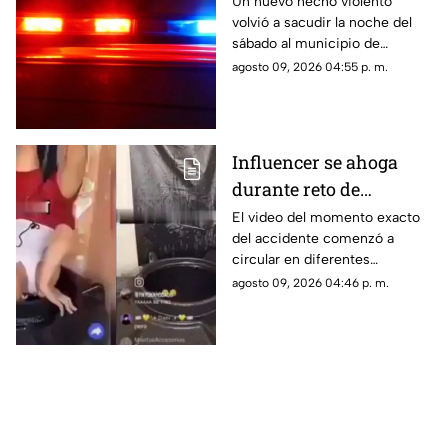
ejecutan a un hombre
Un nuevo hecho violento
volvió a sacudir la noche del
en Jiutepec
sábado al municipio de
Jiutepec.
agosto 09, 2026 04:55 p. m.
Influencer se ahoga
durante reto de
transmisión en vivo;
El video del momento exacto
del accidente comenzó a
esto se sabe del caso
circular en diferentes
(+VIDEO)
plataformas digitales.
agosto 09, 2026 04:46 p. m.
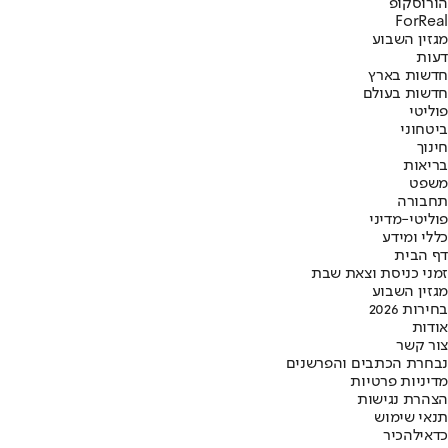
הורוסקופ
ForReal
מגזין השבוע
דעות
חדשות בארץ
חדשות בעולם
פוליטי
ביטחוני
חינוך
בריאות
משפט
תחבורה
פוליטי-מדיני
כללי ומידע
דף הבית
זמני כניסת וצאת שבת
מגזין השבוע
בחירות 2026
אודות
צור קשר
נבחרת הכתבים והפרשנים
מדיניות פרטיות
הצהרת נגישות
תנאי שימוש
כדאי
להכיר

* * * *

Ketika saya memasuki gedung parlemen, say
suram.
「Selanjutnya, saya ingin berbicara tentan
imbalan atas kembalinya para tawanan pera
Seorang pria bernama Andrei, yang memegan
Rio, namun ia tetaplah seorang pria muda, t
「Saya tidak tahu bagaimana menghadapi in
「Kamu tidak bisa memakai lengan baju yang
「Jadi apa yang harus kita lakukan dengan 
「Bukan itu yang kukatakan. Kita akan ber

* * * *

Locate every line in the data above that contains the word "agosto", and copy each of those lines.

agosto 09, 2026 04:55 p. m.
agosto 09, 2026 04:46 p. m.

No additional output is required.